• [EXTRAIT DE PAGE]:

--- --- ---

Dans la suite de la discussion générale, notre collègue Jean-Pierre Fourcade indiquait :

« Monsieur le ministre, je vous ai rendu hommage en commission en indiquant que l'article 3 du projet de loi était conforme, dans son écriture, au texte constitutionnel que nous avons adopté ici-même. (...) Encore faut-il savoir de quel impôt il s'agit ! (...) Encore faut-il savoir comment sera transféré le morceau d'impôt - je préférerais qu'il s'agisse de morceaux de plusieurs impôts, de manière que le financement soit mieux assuré et que l'équilibre des budgets départementaux soit mieux garanti -, quelles que seront l'évolution et la modulation de ce transfert. C'est la raison pour laquelle je reste attaché au transfert d'un morceau d'impôt assorti d'une modulation des taux par la collectivité départementale ou par la collectivité régionale : seule cette solution permettrait de faire face aux difficultés que nous rencontrons. Cela n'est pas précisé dans l'article 3 parce que ce n'était pas possible, mais j'espère que cela figurera dans le projet de loi organique relatif à l'autonomie financière des collectivités locales, qui est en préparation. Nous veillerons, en tous les cas, à ce que la loi de finances en tire les conséquences.

--- --- ---

• [LISTE FOURNIE]:
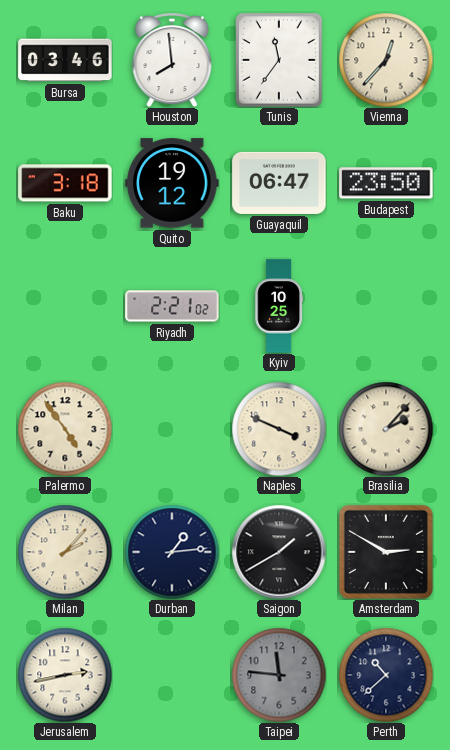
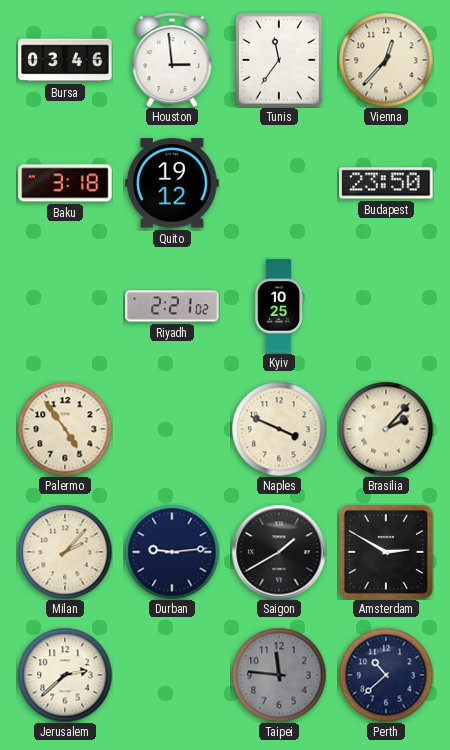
Houston: 7:59 -> 2:59
Guayaquil: 06:47 -> none
Durban: 1:14 -> 9:14
Jerusalem: 2:43 -> 2:38
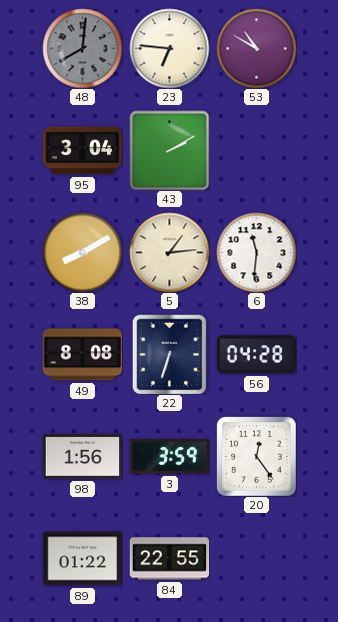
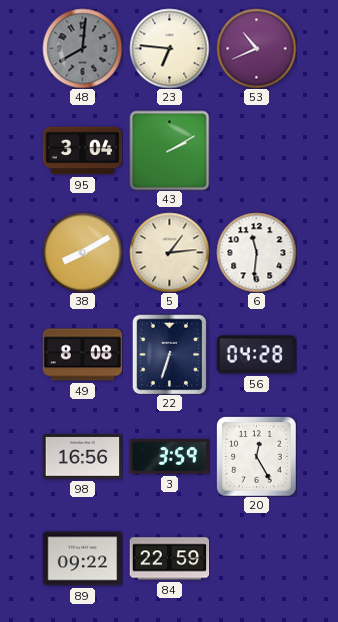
53: 10:50 -> 10:41
98: 1:56 -> 16:56
20: 12:24 -> 12:25
89: 01:22 -> 09:22
84: 22:55 -> 22:59
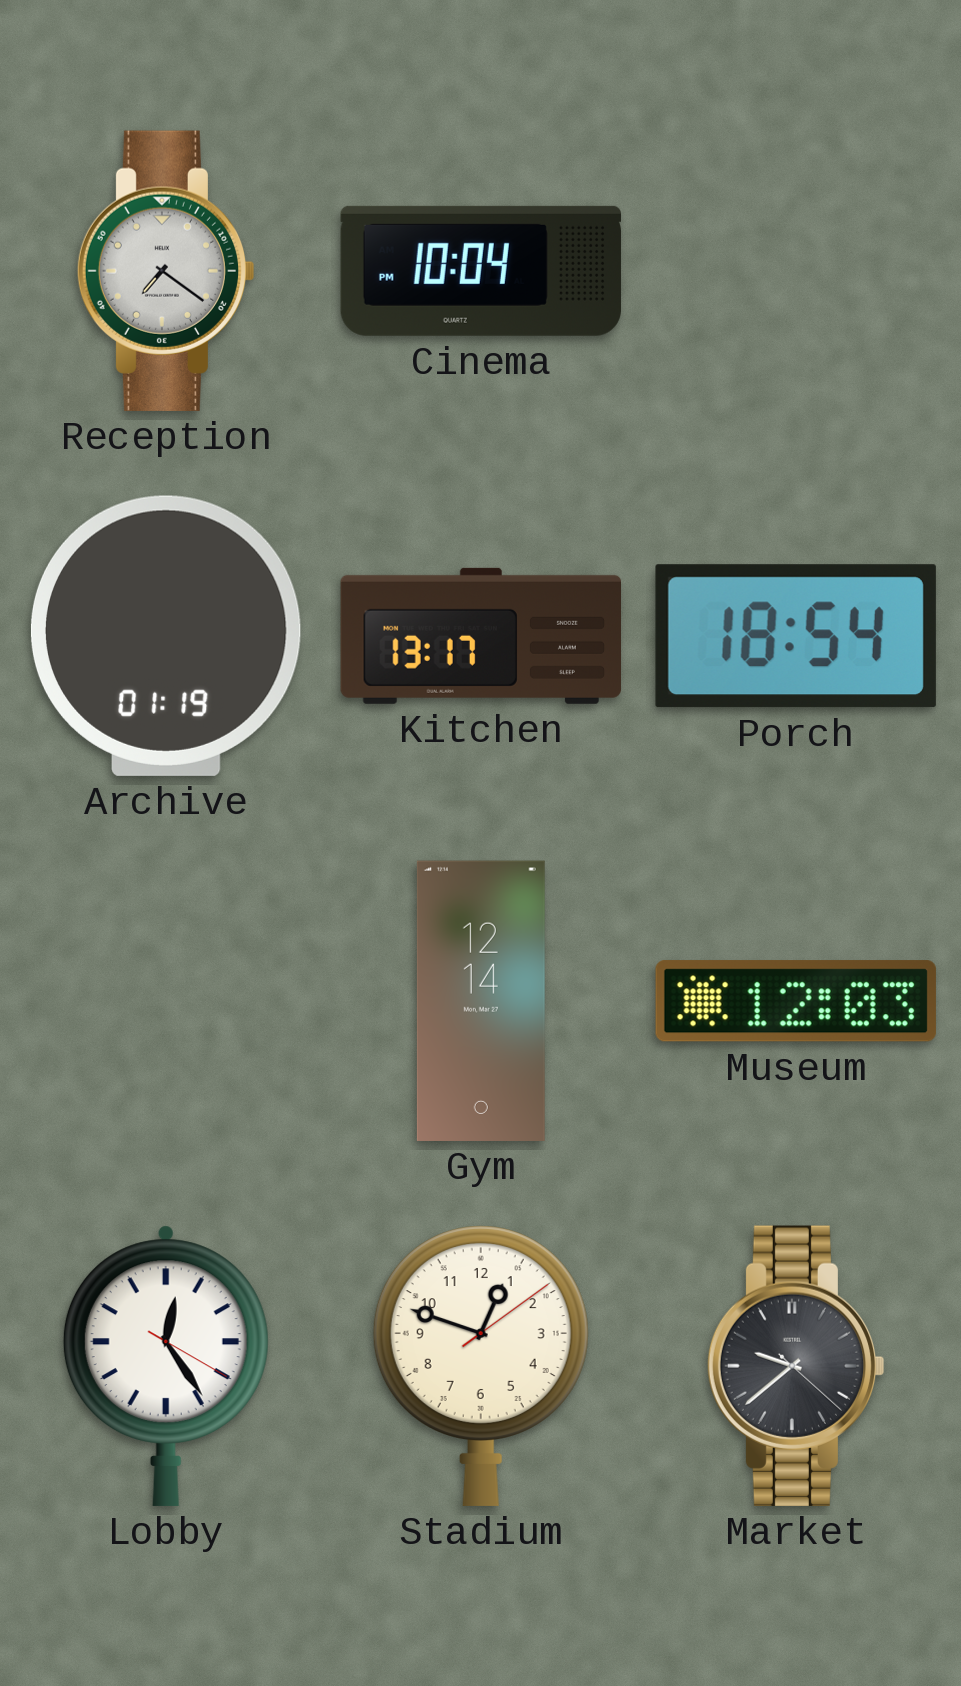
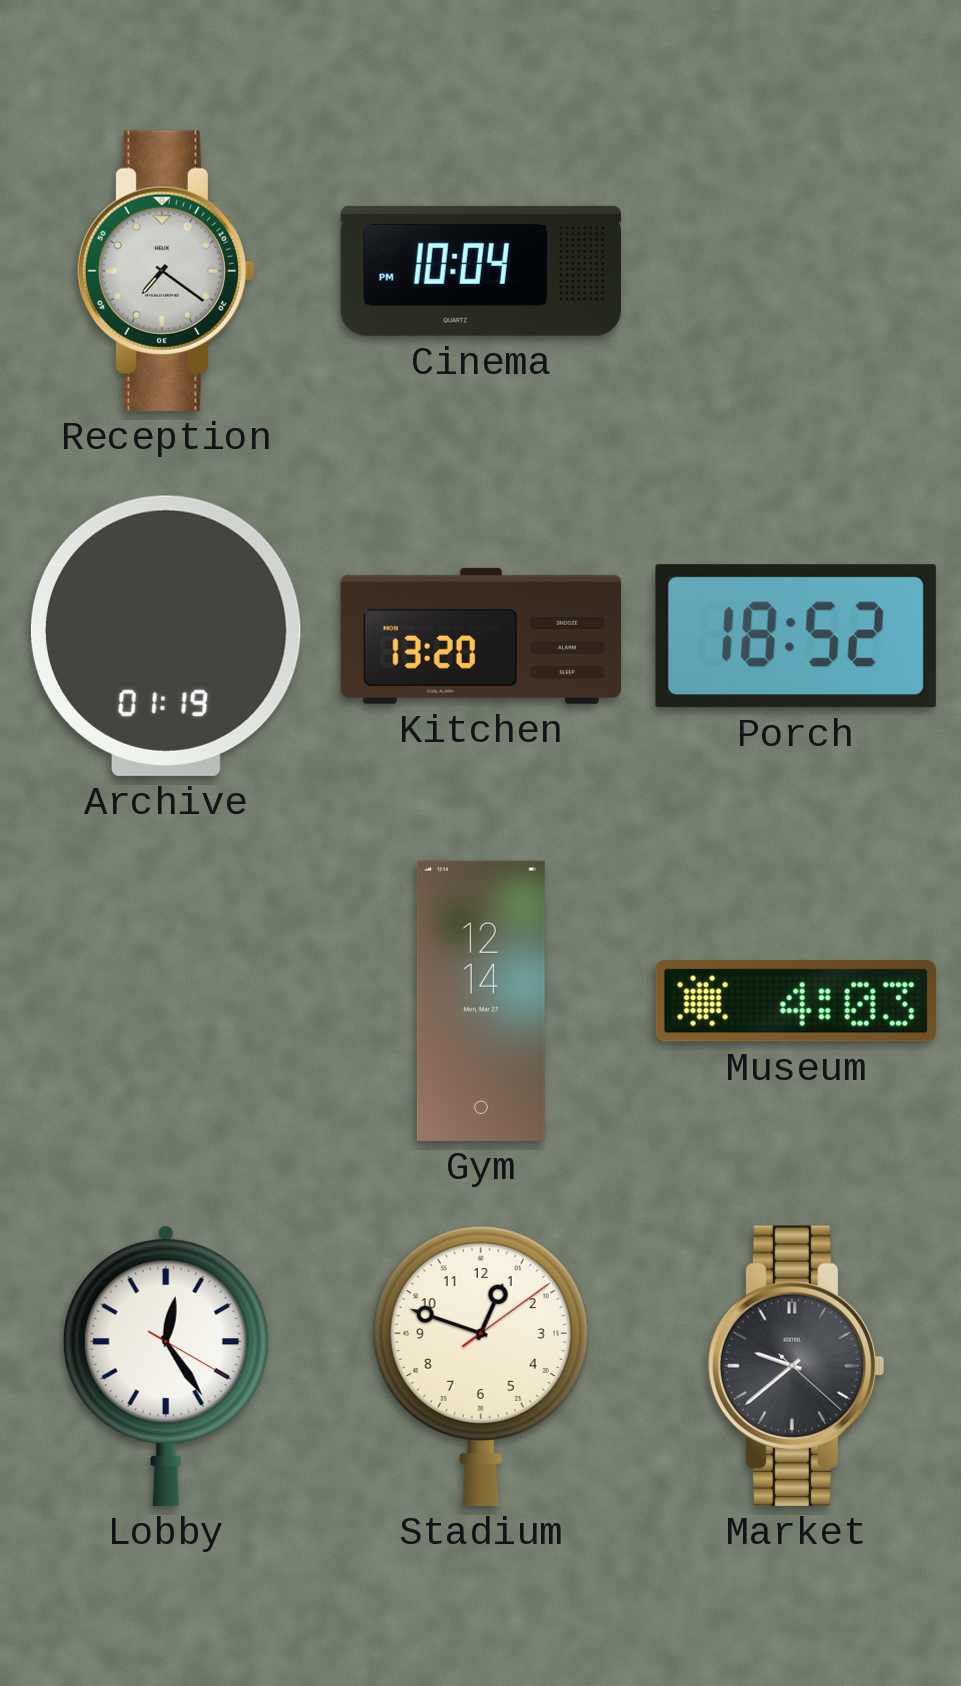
Kitchen: 13:17 -> 13:20
Porch: 18:54 -> 18:52
Museum: 12:03 -> 4:03
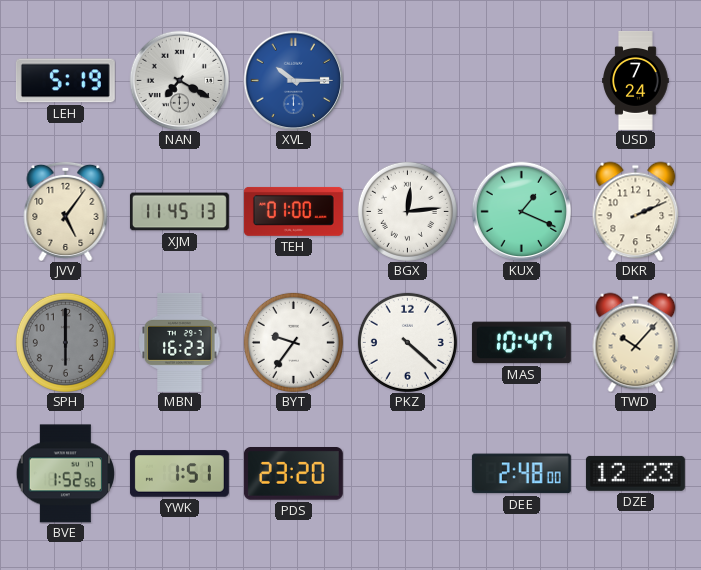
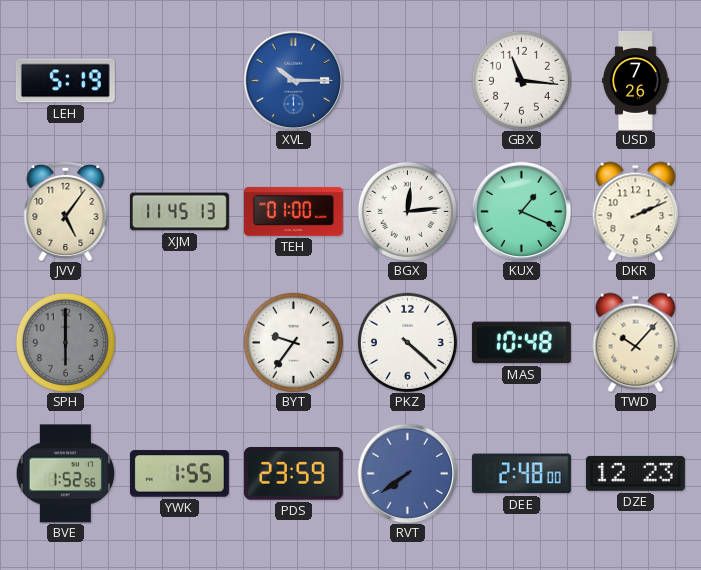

--- --- ---

• [ÉNONCÉ 1]:
Dans l'extrait du débat sur le transfert d'impôt, quel article du projet de loi Jean-Pierre Fourcade juge-t-il conforme au texte constitutionnel ?
• [ÉNONCÉ 2]:
Poursuivez l'intervention de Jean-Pierre Fourcade sur le transfert d'impôt à partir de sa dernière phrase.

• [RÉPONSE RÉDIGÉE 1]:
L'article 3 du projet de loi.

• [RÉPONSE RÉDIGÉE 2]:
« On ne saurait, en effet, se lancer dans un processus de transfert aussi coûteux pour les collectivités territoriales que le fut celui qui concernait les collèges et les lycées, dont nous avons tous gardé un très mauvais souvenir : l'Etat nous ayant donné ce que lui-même dépensait - c'est-à-dire, passez moi l'expression, des « clopinettes » -, nous avons été obligés d'augmenter notre fiscalité pour pouvoir faire face aux besoins.

« Il faut que, dans notre pays, comme dans les autres grands pays européens, soit instaurée, entre l'Etat et les collectivités locales, une procédure de révision tous les trois ou cinq ans, opérée par des organismes ad hoc et permettant de faire apparaître l'évolution des flux financiers ».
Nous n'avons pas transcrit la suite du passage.